__To-do item__. Copy out the lines below that hold the word "items".

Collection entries
-----

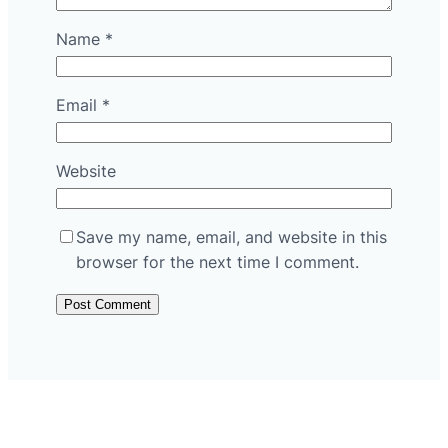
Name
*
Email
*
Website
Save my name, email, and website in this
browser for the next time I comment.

-----

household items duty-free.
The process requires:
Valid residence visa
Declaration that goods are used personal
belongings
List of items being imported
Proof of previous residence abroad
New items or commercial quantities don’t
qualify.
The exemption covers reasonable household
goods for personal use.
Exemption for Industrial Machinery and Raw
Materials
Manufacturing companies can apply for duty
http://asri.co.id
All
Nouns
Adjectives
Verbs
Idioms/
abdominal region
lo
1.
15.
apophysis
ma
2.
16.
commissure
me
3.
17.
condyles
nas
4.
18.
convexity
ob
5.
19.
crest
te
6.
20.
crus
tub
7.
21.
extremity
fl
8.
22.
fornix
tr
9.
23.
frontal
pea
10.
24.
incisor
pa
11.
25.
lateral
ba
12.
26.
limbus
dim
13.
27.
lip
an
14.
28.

-----

__Result__.
household items duty-free.
List of items being imported
New items or commercial quantities don’t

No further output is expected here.